Tuesday, August 9, 2011


As IP networks become faster (higher bandwidth) and more responsive (lower delay), the set of services implemented on IP-based networks has grown. This growth generates more revenue opportunities for service providers, and thus next-generation networks are all migrating toward IP technology. From an operator standpoint, services can be broken into four billable classes: 

(1) basic Internet services which are typically billed at a flat rate, 
(2) premium Internet services which are important not only to improve ARPU, but to add new services, 
(3) VPN services which can be billed by QoS level, and 
(4) operator premium services which are applications provided on the operator’s network.
The service providers are expected to gain profits through the sale of the different services and applications that WiMAX is capable of carrying. The different services that can be offered on WiMAX networks include best effort VoIP, carrier class IP telephony through the IP multimedia core, music, video conferencing, streaming video, interactive gaming, mobile instant messaging (IM), IP television (IPTV), basic broadband wireless Internet, and other application-based services to corporate customers.

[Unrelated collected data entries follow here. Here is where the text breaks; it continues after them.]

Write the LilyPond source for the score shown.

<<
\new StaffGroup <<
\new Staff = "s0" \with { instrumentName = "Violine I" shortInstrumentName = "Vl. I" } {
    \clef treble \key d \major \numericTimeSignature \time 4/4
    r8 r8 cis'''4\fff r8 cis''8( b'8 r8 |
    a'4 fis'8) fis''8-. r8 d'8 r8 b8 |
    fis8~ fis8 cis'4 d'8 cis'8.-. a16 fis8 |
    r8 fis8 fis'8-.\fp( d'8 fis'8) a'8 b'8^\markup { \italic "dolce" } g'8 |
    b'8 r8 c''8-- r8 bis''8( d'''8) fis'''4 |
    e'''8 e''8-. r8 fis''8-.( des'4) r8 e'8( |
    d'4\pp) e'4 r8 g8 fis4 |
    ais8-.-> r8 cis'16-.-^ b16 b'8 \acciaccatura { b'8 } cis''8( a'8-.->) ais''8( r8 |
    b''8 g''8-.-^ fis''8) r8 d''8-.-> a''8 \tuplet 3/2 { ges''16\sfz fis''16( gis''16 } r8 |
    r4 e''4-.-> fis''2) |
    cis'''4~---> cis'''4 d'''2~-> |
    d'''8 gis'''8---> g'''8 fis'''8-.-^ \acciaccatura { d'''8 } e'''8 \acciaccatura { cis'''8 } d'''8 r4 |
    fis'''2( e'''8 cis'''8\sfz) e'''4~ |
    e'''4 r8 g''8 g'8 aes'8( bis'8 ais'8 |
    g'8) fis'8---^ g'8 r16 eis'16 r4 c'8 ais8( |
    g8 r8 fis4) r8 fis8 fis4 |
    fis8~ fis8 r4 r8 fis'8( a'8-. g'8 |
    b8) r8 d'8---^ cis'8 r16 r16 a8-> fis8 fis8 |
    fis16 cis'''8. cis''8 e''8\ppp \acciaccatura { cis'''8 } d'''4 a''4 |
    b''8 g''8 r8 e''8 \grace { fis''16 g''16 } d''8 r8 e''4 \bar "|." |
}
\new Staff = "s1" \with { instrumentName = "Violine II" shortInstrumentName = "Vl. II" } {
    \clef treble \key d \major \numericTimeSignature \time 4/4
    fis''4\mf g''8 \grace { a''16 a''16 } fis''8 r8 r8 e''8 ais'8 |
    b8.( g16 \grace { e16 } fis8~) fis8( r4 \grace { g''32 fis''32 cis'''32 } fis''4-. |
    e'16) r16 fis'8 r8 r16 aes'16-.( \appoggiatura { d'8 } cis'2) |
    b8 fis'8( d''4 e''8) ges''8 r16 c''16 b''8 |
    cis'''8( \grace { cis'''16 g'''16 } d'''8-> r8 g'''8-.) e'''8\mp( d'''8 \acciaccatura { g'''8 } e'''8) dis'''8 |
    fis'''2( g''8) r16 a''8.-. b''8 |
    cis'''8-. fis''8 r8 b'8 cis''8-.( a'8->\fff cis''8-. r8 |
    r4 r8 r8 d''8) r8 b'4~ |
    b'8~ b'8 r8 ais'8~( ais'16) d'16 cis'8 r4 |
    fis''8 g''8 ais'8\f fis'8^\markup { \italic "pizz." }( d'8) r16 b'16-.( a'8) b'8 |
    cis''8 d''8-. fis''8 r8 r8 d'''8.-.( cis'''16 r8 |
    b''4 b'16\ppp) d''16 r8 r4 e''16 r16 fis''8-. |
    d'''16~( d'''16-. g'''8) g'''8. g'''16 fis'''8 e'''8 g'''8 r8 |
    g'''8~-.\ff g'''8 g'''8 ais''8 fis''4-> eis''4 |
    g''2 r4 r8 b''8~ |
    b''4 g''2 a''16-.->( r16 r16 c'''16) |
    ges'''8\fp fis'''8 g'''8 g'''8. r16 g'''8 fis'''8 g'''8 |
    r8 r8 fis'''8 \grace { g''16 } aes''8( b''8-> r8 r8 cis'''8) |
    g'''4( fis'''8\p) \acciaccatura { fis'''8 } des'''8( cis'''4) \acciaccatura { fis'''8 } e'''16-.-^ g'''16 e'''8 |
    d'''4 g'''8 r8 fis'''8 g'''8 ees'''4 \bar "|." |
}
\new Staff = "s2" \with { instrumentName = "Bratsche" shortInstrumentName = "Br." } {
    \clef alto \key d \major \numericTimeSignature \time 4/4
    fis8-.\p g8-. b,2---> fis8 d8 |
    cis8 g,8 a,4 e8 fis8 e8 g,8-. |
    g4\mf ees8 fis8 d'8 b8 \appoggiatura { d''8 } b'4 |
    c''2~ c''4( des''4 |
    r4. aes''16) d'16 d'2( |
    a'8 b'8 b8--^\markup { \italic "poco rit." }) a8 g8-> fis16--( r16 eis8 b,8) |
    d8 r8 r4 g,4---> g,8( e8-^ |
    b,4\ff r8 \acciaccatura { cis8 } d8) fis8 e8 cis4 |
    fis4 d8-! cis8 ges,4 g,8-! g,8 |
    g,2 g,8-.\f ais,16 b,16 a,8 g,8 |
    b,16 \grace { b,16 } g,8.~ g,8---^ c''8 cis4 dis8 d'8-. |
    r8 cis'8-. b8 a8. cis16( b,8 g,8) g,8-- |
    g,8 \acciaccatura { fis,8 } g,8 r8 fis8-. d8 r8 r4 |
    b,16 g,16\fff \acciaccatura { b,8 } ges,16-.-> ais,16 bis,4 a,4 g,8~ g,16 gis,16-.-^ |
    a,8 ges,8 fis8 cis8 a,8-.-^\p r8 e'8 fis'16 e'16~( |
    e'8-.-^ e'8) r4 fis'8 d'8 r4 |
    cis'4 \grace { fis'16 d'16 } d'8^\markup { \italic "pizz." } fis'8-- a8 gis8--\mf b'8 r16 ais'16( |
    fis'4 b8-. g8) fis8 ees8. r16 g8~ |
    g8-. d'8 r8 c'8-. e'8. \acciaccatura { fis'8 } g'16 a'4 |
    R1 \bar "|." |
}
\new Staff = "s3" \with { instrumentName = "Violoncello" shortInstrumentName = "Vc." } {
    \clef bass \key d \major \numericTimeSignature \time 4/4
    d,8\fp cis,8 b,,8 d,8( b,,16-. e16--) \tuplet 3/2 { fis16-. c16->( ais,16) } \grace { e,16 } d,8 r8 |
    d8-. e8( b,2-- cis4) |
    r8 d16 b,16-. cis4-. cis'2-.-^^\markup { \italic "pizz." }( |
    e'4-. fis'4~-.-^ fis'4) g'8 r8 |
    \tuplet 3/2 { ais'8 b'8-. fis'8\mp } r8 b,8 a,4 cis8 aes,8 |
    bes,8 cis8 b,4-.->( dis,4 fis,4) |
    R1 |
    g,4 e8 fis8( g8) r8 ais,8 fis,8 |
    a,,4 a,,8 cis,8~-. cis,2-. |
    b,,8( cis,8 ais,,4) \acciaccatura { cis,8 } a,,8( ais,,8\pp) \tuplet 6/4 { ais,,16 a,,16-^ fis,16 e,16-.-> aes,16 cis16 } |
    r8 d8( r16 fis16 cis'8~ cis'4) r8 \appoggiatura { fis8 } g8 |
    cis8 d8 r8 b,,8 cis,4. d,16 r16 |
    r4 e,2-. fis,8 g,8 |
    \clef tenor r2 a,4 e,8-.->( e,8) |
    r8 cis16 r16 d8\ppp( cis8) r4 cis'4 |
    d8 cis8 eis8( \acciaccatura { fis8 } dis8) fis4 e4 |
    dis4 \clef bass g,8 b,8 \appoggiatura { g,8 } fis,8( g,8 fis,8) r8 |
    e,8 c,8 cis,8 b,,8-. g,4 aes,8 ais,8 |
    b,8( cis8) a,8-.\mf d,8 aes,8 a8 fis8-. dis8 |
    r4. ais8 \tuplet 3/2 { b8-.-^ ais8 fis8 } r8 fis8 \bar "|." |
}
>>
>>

The concept of unbundling the network reduces the barriers of entry into the mobile telecommunications industry because a provider does not need to own the whole network.
The business aspect of the service providers can also be looked at from two perspectives. The first one is where the service provider owns the whole system including the core network and the access network. The second option is the unbundled option where the access network and core networks exist as independent business entities.
In emerging markets such as Africa, and South Asia where telecom investment is still nascent and 3G yet to be launched, WiMAX makes complete business sense even at equal cost, better speeds, better spectrum utilization, and the promise of broadband to a much sparsely spread population. For developed economies, the United States for instance, the 2.3 spectrum band is believed to be more capex efficient and hence better than 3G and high-speed uplink packet access (HSUPA). More importantly, the phase in the capex cycle of a telecom operator will determine each operator strategy—whether to embrace WiMAX or stick to its existing technology. The WiMAX industry entered the year 2007 as a year for ecosystem buildup in the preparation for regional and nationwide deployments of WiMAX services. It appears that 2008 will be a make-or-break period for WiMAX. Figure 1 shows a global WiMAX deployment by region.

Figure 1: Global WiMAX networks. APAC = Asia Pacific, CALA = Caribbean and Latin America.